- [The task]: Update the rows beginning at the line that has "scientific name: Opogona comptella" and stopping after the line that has "genus: Rhododendron": change "common name" to "vernacular name" and keep everything else as it is. Give back only those lines.

Dataset entries
......

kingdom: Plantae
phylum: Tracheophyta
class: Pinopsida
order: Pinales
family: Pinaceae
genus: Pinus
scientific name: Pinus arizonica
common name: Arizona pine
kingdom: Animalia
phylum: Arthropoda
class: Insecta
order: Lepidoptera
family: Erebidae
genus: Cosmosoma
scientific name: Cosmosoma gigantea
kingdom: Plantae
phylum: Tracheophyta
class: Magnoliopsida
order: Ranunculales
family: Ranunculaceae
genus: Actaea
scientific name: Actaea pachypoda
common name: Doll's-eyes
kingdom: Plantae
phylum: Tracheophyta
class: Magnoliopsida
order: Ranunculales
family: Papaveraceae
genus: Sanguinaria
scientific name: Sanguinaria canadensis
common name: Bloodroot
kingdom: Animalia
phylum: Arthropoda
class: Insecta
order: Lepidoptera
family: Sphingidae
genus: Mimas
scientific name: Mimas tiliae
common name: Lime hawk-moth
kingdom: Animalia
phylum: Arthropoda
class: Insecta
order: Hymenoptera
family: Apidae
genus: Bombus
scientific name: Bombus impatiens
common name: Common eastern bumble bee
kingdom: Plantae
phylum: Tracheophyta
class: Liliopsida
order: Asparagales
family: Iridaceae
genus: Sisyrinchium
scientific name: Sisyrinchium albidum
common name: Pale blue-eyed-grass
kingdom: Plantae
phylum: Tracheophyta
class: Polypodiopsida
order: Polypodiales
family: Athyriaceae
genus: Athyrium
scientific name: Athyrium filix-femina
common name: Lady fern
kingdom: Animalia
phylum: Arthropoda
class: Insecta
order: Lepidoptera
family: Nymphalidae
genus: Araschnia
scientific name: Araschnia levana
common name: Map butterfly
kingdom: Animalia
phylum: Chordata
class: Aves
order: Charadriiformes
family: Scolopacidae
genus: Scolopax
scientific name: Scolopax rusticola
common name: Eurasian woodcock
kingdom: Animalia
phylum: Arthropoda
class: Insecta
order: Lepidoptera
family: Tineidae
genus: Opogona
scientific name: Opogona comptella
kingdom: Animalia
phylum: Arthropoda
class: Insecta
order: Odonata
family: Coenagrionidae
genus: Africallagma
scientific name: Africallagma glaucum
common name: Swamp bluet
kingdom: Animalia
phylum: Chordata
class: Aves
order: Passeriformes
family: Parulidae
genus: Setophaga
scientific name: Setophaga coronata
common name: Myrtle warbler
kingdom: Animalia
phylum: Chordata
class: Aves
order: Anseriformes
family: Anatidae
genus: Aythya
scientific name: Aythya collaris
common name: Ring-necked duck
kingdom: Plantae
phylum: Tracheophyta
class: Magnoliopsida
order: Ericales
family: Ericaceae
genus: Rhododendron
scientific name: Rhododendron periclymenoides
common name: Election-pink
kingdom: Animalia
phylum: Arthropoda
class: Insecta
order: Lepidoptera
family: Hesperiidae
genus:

......

- [Task response]:
scientific name: Opogona comptella
kingdom: Animalia
phylum: Arthropoda
class: Insecta
order: Odonata
family: Coenagrionidae
genus: Africallagma
scientific name: Africallagma glaucum
vernacular name: Swamp bluet
kingdom: Animalia
phylum: Chordata
class: Aves
order: Passeriformes
family: Parulidae
genus: Setophaga
scientific name: Setophaga coronata
vernacular name: Myrtle warbler
kingdom: Animalia
phylum: Chordata
class: Aves
order: Anseriformes
family: Anatidae
genus: Aythya
scientific name: Aythya collaris
vernacular name: Ring-necked duck
kingdom: Plantae
phylum: Tracheophyta
class: Magnoliopsida
order: Ericales
family: Ericaceae
genus: Rhododendron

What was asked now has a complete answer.